- Especialistas de la Universidad Nacional Autónoma de México utilizan inteligencia artificial para crear registros digitales de lenguas indígenas, muchas de las cuales enfrentan una disminución acelerada de hablantes.
MÉXICO.- Ante el riesgo de desaparición de las lenguas originarias en México, investigadores de la Universidad Nacional Autónoma de México (UNAM) han comenzado a utilizar inteligencia artificial (IA) como herramienta para preservar y generar registros digitales de estos idiomas.

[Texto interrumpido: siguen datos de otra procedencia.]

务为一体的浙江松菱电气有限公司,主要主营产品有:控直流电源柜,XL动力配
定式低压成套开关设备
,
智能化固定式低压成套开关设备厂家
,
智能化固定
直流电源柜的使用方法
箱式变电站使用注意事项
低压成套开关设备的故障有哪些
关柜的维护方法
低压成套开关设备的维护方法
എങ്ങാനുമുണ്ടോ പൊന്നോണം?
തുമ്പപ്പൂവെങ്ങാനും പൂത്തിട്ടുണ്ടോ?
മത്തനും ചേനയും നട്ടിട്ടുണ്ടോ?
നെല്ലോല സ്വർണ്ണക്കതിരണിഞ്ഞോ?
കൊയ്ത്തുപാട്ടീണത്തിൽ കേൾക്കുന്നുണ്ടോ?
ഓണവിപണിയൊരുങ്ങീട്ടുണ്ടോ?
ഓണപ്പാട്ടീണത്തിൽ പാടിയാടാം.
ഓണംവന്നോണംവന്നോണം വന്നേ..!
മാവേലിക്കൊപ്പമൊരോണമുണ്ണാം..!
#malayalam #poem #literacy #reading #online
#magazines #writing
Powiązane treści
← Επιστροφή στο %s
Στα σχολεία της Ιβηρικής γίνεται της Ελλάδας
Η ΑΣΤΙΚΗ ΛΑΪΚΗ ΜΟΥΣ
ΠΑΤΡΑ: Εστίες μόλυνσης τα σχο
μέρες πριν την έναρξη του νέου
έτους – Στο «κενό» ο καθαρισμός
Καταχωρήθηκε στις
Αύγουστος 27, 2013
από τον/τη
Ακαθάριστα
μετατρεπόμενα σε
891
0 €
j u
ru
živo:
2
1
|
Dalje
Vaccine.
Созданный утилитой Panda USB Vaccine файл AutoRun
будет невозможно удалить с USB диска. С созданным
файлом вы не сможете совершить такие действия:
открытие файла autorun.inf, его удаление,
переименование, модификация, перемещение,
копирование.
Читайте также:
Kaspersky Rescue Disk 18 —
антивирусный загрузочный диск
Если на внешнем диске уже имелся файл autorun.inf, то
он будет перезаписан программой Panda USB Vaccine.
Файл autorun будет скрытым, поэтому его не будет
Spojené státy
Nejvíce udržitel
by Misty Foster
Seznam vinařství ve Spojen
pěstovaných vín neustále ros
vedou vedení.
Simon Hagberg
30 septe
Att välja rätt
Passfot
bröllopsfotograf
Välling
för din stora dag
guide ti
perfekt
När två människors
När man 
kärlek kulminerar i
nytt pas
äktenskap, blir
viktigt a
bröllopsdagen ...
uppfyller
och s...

Desde el Instituto de Investigaciones en Matemáticas Aplicadas y en Sistemas (IIMAS), el especialista Iván Vladimir Meza Ruiz explicó que esta tecnología puede contribuir a mantenerlas “vivas”, incluso si su uso cotidiano disminuye o desaparece.
Lenguas en riesgo y con pocos registros
En México existen 68 lenguas nacionales, agrupadas en 11 familias y con 364 variantes lingüísticas. Sin embargo, muchas enfrentan un proceso acelerado de abandono.
De acuerdo con datos expuestos por el investigador, el porcentaje de hablantes pasó de 15% en 1930 a solo 6.2% en 2020, con una tendencia marcada: la mayoría de quienes aún las utilizan son personas mayores, mientras que las generaciones jóvenes las emplean cada vez menos.
A ello se suma un problema crítico: la falta de registros digitales. Lenguas como el náhuatl, el mixteco o el purépecha cuentan con muy pocos contenidos documentados, lo que limita su preservación y estudio.
IA: una herramienta con retos éticos
El uso de inteligencia artificial permitiría crear versiones digitales masivas de estas lenguas, facilitando su conservación y difusión. No obstante, el desarrollo enfrenta obstáculos importantes.
Uno de ellos es la escasez de datos lingüísticos, especialmente del habla cotidiana. Según Meza Ruiz, la información disponible está mayormente sesgada hacia contenidos musicales, lo que deja fuera elementos clave de la comunicación diaria.
Además, existe un dilema ético relacionado con los derechos de autor y el uso de materiales pertenecientes a comunidades originarias, lo que obliga a equilibrar la ciencia abierta con el respeto a la propiedad cultural.
Más allá de la preservación
Los especialistas consideran que la digitalización de lenguas no solo busca conservarlas, sino también mejorar el acceso a derechos básicos para sus hablantes, como servicios de salud, justicia, educación y oportunidades económicas.
El reto, concluyen, es construir un ecosistema que permita recopilar más datos lingüísticos y garantizar que estas lenguas no solo sobrevivan en archivos digitales, sino que sigan siendo parte activa de la vida cultural del país.